Commissioner Press said, ‘Directors and executives of superannuation funds may have knowledge of their trustee’s decisions around valuations of unlisted assets or the authority to influence such decisions. Trustees must have effective conflicts management frameworks to prevent the misuse of such information.
‘Policies should cover the identification, control, management and regular monitoring of conflicts as well as the consequences for non-compliance. Such protections will help trustees manage the risk that their executives' own interests or those of a related party results in loss of confidence in the fund or in detriment to members,' she said.

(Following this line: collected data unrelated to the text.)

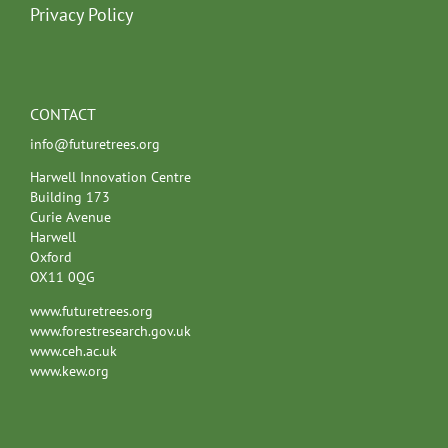
Privacy Policy
CONTACT
info@futuretrees.org
Harwell Innovation Centre
Building 173
Curie Avenue
Harwell
Oxford
OX11 0QG
www.futuretrees.org
www.forestresearch.gov.uk
www.ceh.ac.uk
www.kew.org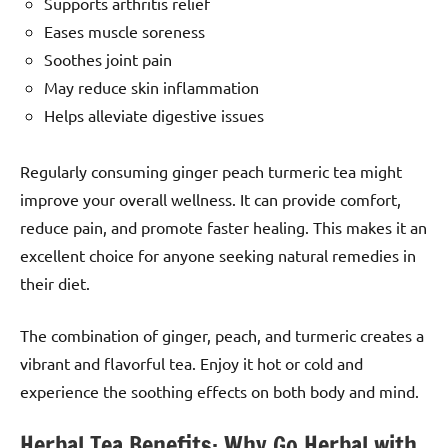
Supports arthritis relief
Eases muscle soreness
Soothes joint pain
May reduce skin inflammation
Helps alleviate digestive issues
Regularly consuming ginger peach turmeric tea might
improve your overall wellness. It can provide comfort,
reduce pain, and promote faster healing. This makes it an
excellent choice for anyone seeking natural remedies in
their diet.
The combination of ginger, peach, and turmeric creates a
vibrant and flavorful tea. Enjoy it hot or cold and
experience the soothing effects on both body and mind.
Herbal Tea Benefits: Why Go Herbal with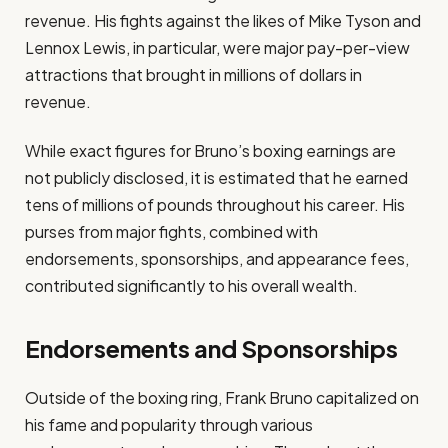
revenue. His fights against the likes of Mike Tyson and
Lennox Lewis, in particular, were major pay-per-view
attractions that brought in millions of dollars in
revenue.
While exact figures for Bruno’s boxing earnings are
not publicly disclosed, it is estimated that he earned
tens of millions of pounds throughout his career. His
purses from major fights, combined with
endorsements, sponsorships, and appearance fees,
contributed significantly to his overall wealth.
Endorsements and Sponsorships
Outside of the boxing ring, Frank Bruno capitalized on
his fame and popularity through various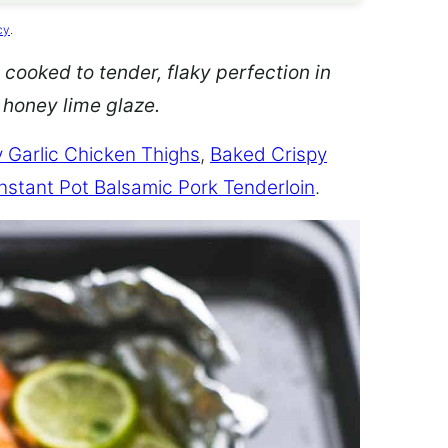
cy
.
 cooked to tender, flaky perfection in
d honey lime glaze.
 Garlic Chicken Thighs
,
Baked Crispy
Instant Pot Balsamic Pork Tenderloin
.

ASIC will continue to follow up with trustees about areas for improvement in their conflict management frameworks.
ASIC is also continuing to gather additional information and consider next steps on some of the trading activity identified during the surveillance. ASIC will consider appropriate regulatory action where misconduct causing consumer harm is identified.
ASIC’s surveillance looked at superannuation trustees’ conflicts of interest policies and practices, information on investment switching by their directors and executives, the valuations of unlisted assets and compliance reviews. ASIC issued notices to superannuation trustees to collect this information covering the 2020 calendar year.
Although this switching activity does not generally involve the acquisition or disposal of a new financial product to which the ‘insider trading’ prohibition attaches, investment switching with the benefit of price-sensitive information that is not available generally is similar to insider trading and may contravene other provisions of the law.
Both ASIC and APRA have a regulatory role in relation to conflict obligations. ASIC administers the Corporations Act 2001, which provides that trustees must have in place arrangements for the management of conflicts of interests involved in providing a superannuation trustee service. RG 181 Licensing: Managing conflicts of interest outlines ASIC’s general approach to compliance with this statutory obligation and provides general guidance for Australian financial services licensees on controlling and avoiding conflicts of interest.
APRA administers conflict obligations that apply to superannuation trustees under the Superannuation Industry (Supervision) Act 1993 and APRA’s Prudential Standard SPS 521 Conflicts of Interest. APRA intends to use ASIC’s findings to assist with its entity-specific supervision and future reviews of the conflicts management prudential framework. ASIC’s findings will also help to inform APRA’s work on unlisted asset valuation practices.